Recent economic indicators underscored a slowdown in US business activity. The flash S&P Global Composite PMI for April dropped to 51.2 from 53.5, signaling weaker growth across sectors. While the Manufacturing PMI slightly improved to 50.7, the Services PMI fell to 51.4 from 54.4, pointing to declining demand in the services sector. According to S&P Global’s Chris Williamson, the data suggests fading growth momentum alongside persistent inflationary pressures, complicating the Federal Reserve’s policy decisions.

The Federal Reserve’s April Beige Book further dampened sentiment, reporting stagnant economic activity across multiple regions. Concerns about tariffs have darkened the economic outlook, with businesses grappling with higher input costs. These costs, often passed on to consumers, are squeezing profit margins. Consumer spending showed mixed results, while the labor market softened, with stagnant or declining employment levels in several districts. Although wage growth slowed in some areas, improved labor availability offered little relief amid rising uncertainty.

Trade Policy Uncertainty Adds to Market Jitters

Mixed signals from President Donald Trump’s administration on trade policy contributed to the Dollar’s softness. Treasury Secretary Scott Bessent clarified that tariff negotiations with China are not imminent and would occur below the Trump-Xi level, leaving markets without a clear timeline. Trump’s remarks oscillated between conciliatory gestures—hinting at lower tariffs as an incentive for renewed talks—and ambiguity, keeping traders on edge. Bessent also noted that neither the US nor China views current tariff levels as sustainable long-term, suggesting potential for mutual reductions.
Analysts at Standard Chartered warned that tariff revenues are unlikely to cover the cost of proposed tax cuts, which could exert upward pressure on US interest rates.

Wall Street’s S&P 500 relinquished gains following Bessent’s comments, while the DXY stabilized around 99.50 after trimming earlier losses. The absence of concrete policy direction continues to fuel market uncertainty, undermining the Dollar’s ability to rally.

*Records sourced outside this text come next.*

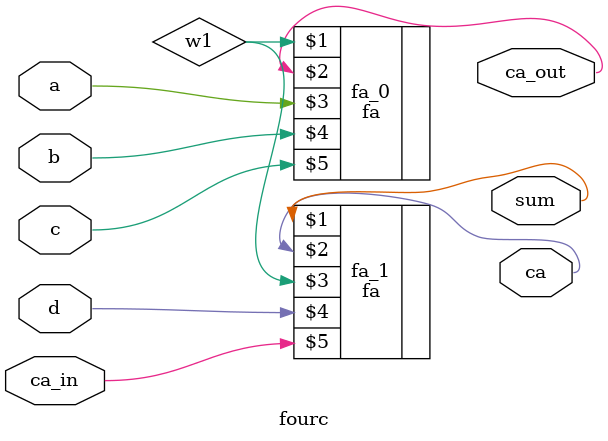
<source format=v>
`include "Compressors/fa.v"

module fourc(sum,ca,ca_out,a,b,c,d,ca_in);

input a,b,c,d,ca_in;
output sum,ca,ca_out;

wire w1;

fa fa_0(w1,ca_out,a,b,c);
fa fa_1(sum,ca,w1,d,ca_in);


endmodule

</source>
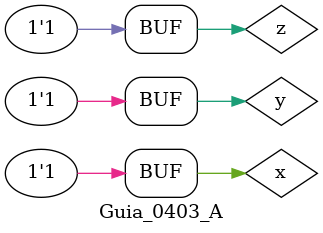
<source format=v>
/**
 * @file Guia_0403_A.v
 * @author 784778 - Wallace Freitas Oliveira (https://github.com/Olivwallace)
 * @brief Guia 04 Exercicio 03 - Arquitetura de Computadores I (PUC-Minas 1°/2023)
 * @date 03-03-2023
 */

`timescale 1ps/1ps
 `include "Guia_0403.v"

 module Guia_0403_A;
    reg x, y, z;
    wire s1;

    //Instanciamento
    Questao_A A (s1, x, y, z);

    //Inicializacao de Valores
    initial begin
        x = 1'b0; y = 1'b0; z = 1'b0;
    end

    //Principal
    initial begin : main
        
        
        $display("Teste Guia_0403 - Expressao Booleana - A");
        
        //Questao A;
        $display("\na) f (x,y,z) =   S m ( 2, 3, 5, 7 ) \n");
        
        //Monitoramento
        $display("|  x  y  z |  S  |");
        $monitor("| %2b %2b %2b | %2b  |", x, y, z, s1);

         //Sinalizacao
        #1 x=0; y=0; z=0; //0
        #1 x=0; y=0; z=1; //1
        #1 x=0; y=1; z=0; //2
        #1 x=0; y=1; z=1; //3
        #1 x=1; y=0; z=0; //4
        #1 x=1; y=0; z=1; //5
        #1 x=1; y=1; z=0; //6
        #1 x=1; y=1; z=1; //7
    end

 endmodule
</source>
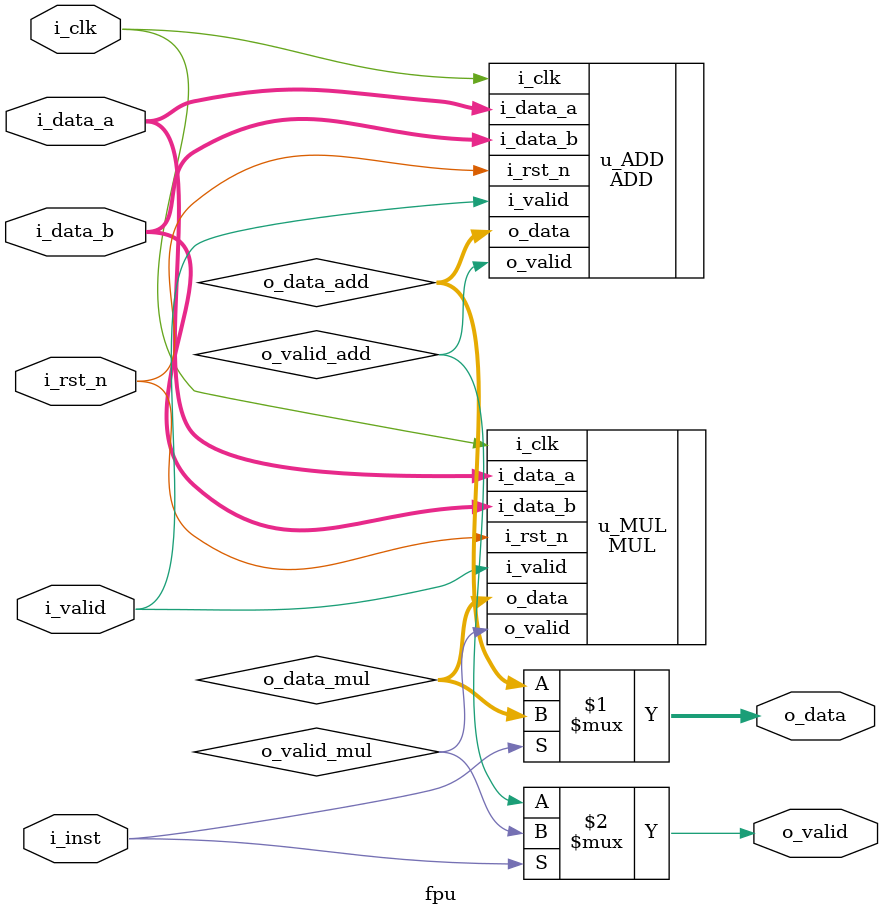
<source format=v>
module fpu #(
    parameter DATA_WIDTH = 32,
    parameter INST_WIDTH = 1
)(
    input                   i_clk,
    input                   i_rst_n,
    input  [DATA_WIDTH-1:0] i_data_a,
    input  [DATA_WIDTH-1:0] i_data_b,
    input  [INST_WIDTH-1:0] i_inst,
    input                   i_valid,
    output [DATA_WIDTH-1:0] o_data,
    output                  o_valid
);

    // homework
    
    // wire and register
    wire [DATA_WIDTH-1:0] o_data_add, o_data_mul;
    wire                  o_valid_add, o_valid_mul;

    // ADD module
    ADD #(
        .DATA_WIDTH(DATA_WIDTH)
    ) u_ADD (
        .i_clk(i_clk),
        .i_rst_n(i_rst_n),
        .i_data_a(i_data_a),
        .i_data_b(i_data_b),
        .i_valid(i_valid),
        .o_data(o_data_add),
        .o_valid(o_valid_add)
    );

    // MUL module
    MUL #(
        .DATA_WIDTH(DATA_WIDTH)
    ) u_MUL (
        .i_clk(i_clk),
        .i_rst_n(i_rst_n),
        .i_data_a(i_data_a),
        .i_data_b(i_data_b),
        .i_valid(i_valid),
        .o_data(o_data_mul),
        .o_valid(o_valid_mul)
    );

    assign o_data = i_inst ? o_data_mul : o_data_add;
    assign o_valid = i_inst ? o_valid_mul : o_valid_add;

    /*case (i_inst)
        1'b0: begin // add
            assign o_data = o_data_add;
            assign o_valid = o_valid_add;
        end
        1'b1: begin // mul
            assign o_data = o_data_mul;
            assign o_valid = o_valid_mul;
        end
        default: begin
            assign o_data = 0;
            assign o_valid = 0;
        end
    endcase*/

endmodule
</source>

Technical Outlook: Bearish Bias Persists

From a technical perspective, the US Dollar Index remains under pressure, trading near 99.56 with a marginal daily loss of 0.08%. Price action is trapped between support at 98.86 and resistance at 99.67, reflecting indecision ahead of key macroeconomic releases. The MACD indicator has flashed a sell signal, with resistance levels at 99.95 and 100.10 capping upside potential. Support lies at 98.94, and a break below could signal further weakness. The bearish structure suggests the DXY may struggle to regain momentum without a clear catalyst.

The US Dollar faces a challenging environment as softening economic data, tariff-related uncertainties, and a cautious Federal Reserve outlook weigh on investor sentiment. With inflationary pressures persisting and growth slowing, the Fed’s delicate balancing act will remain in focus. Until clarity emerges on trade policy or stronger economic signals materialize, the DXY is likely to remain rangebound, with a bearish tilt in the near term.